Dairy earns its place
Milk, yogurt and cheese score well on both quality and digestibility. Yogurt in particular — high in both fast-digesting whey and slow-digesting casein — is a practical, versatile protein source for athletes at any time of day, including post-training.
A note on protein supplements. Whey protein isolate scores among the highest of any measured source on both PDCAAS and DIAAS — consistently at or above 1.0. It is a complete protein with high digestibility and an excellent leucine content. Its use is justified for athletes who struggle to meet protein targets through whole food alone. It is not magic — it is simply a convenient, high-quality protein source. Whole food first, supplements where genuinely needed.
Related Topics
References
FAO/WHO/UNU. Protein Quality Evaluation. Report of a Joint Expert Consultation. FAO Food and Nutrition Paper 51, Rome, 1991.
The foundational reference for NPU and BV methodology as applied to human nutrition. The protein utilisation values in the archive tables are consistent with the data presented in this consultation.

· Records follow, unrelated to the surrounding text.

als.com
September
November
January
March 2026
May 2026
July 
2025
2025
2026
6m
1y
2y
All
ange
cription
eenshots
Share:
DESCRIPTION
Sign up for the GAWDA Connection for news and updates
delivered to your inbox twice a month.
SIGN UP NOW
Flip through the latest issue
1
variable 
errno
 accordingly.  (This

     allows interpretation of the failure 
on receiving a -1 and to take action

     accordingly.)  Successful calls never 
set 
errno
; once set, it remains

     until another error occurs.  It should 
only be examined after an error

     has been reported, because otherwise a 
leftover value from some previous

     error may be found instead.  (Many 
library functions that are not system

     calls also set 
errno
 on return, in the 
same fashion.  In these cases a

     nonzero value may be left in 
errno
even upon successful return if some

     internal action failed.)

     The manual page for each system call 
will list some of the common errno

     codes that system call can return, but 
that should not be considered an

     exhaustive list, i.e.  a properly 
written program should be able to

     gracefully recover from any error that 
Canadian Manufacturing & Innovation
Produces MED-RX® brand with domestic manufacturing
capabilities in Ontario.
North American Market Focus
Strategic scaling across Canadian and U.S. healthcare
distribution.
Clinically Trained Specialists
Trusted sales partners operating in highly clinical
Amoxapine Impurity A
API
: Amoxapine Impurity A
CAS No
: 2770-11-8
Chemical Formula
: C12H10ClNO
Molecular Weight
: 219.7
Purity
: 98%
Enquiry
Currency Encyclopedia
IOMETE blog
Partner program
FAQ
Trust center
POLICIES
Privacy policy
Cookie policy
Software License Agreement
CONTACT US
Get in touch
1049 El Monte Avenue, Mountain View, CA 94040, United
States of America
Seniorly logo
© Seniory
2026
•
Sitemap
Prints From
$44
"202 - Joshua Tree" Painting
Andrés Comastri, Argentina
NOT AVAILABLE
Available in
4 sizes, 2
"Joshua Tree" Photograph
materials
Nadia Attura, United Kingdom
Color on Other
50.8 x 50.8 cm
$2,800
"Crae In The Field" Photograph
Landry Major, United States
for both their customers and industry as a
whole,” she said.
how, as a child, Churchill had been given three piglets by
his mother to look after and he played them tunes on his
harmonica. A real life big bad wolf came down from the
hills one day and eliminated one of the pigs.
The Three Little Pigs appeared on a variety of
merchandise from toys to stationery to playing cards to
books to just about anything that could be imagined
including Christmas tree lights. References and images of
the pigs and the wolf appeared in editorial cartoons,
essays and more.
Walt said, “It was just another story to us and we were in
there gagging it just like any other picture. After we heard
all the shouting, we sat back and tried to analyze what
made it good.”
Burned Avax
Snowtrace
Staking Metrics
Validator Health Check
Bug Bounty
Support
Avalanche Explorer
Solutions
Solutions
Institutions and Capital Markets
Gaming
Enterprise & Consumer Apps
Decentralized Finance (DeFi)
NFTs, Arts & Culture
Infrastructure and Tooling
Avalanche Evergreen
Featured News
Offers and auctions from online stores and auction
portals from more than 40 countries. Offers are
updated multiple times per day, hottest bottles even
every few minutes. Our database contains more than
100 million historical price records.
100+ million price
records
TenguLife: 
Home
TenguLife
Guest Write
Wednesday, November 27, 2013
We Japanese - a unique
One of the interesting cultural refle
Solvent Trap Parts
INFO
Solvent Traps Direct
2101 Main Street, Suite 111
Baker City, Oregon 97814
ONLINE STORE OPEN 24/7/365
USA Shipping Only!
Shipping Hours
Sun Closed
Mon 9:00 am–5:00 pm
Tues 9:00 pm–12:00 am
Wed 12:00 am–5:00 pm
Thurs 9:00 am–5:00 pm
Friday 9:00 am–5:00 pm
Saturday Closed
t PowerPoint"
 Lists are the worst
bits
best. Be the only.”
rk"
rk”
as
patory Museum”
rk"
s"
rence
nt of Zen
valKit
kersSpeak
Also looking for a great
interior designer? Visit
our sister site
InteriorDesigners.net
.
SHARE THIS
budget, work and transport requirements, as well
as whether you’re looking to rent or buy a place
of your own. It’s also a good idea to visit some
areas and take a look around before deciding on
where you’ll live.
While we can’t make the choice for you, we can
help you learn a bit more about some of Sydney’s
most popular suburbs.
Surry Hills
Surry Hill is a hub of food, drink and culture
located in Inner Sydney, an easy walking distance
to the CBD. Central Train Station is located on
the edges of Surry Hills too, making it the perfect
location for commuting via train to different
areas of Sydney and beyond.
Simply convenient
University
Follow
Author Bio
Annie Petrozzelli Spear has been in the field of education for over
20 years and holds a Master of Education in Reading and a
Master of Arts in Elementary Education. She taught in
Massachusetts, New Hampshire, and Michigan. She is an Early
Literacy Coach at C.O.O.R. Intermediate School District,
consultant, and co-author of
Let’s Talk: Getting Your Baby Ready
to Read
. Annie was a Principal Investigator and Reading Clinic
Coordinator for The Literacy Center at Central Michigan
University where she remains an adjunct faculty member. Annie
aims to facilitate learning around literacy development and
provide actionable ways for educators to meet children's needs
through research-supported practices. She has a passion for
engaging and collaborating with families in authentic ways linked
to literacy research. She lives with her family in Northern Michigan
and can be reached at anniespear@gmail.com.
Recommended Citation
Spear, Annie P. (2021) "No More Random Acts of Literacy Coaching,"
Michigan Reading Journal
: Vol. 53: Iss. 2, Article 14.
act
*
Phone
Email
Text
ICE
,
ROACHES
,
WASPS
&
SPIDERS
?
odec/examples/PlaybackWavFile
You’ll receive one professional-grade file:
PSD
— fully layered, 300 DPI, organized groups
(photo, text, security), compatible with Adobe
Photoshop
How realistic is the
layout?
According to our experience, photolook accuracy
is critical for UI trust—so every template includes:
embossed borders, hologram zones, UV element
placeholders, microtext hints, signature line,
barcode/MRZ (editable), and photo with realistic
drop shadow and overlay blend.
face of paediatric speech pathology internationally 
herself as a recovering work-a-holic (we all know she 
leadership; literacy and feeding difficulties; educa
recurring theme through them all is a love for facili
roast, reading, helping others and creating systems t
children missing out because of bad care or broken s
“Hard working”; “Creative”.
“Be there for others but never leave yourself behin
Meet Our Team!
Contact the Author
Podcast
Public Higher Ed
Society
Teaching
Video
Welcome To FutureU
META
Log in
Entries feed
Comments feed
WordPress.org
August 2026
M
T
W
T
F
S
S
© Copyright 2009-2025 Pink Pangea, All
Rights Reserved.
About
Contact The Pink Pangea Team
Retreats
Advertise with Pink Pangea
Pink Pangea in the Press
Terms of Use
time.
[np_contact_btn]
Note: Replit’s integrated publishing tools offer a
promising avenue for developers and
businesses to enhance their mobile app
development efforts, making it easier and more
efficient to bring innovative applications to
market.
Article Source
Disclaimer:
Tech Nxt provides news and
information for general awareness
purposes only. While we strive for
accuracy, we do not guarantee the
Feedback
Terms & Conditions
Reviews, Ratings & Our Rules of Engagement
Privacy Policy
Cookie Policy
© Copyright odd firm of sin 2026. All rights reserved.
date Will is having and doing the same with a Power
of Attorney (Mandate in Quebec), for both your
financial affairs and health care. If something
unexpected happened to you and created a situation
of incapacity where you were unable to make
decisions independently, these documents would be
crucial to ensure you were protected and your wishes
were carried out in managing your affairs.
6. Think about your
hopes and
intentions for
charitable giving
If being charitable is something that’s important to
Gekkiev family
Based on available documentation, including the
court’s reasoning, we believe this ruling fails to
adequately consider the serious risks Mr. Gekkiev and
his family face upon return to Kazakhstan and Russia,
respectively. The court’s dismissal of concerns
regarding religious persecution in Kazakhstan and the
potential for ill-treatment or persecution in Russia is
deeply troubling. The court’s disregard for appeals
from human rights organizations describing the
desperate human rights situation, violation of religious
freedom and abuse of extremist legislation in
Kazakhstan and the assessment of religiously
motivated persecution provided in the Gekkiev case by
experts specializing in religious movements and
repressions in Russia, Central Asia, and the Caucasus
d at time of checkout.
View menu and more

Schaafsma G. The protein digestibility-corrected amino acid score. Journal of Nutrition, 2000; 130(7): 1865S–1867S.
Provides a clear account of PDCAAS methodology and its limitations — including the capping at 1.0 and the use of faecal rather than ileal digestibility measurements.
FAO. Dietary Protein Quality Evaluation in Human Nutrition. Report of an FAO Expert Consultation. FAO Food and Nutrition Paper 92, Rome, 2013.
The report that formally established DIAAS as the preferred method for assessing protein quality in human nutrition, replacing PDCAAS. Provides the amino acid reference patterns and the methodology for measuring true ileal digestibility of individual amino acids.
Wolfe RR, Church DD, Ferrando AA, Moughan PJ. Consideration of the role of protein quality in determining dietary protein recommendations. Frontiers in Nutrition, 2024.
A 2024 review confirming that protein quality — not simply quantity — must be considered when establishing dietary protein recommendations. Supports the use of high-quality, complete protein sources as the primary means of meeting protein targets in active individuals.
Van Vliet S, Burd NA, van Loon LJC. The skeletal muscle anabolic response to plant- versus animal-based protein consumption. Journal of Nutrition, 2015; 145(9): 1981–1991.
Demonstrates that plant-based proteins elicit a lower muscle protein synthetic response compared to animal-based proteins when consumed in equal amounts, due to differences in amino acid profile and digestibility. Higher intakes of plant protein are required to achieve equivalent anabolic effects.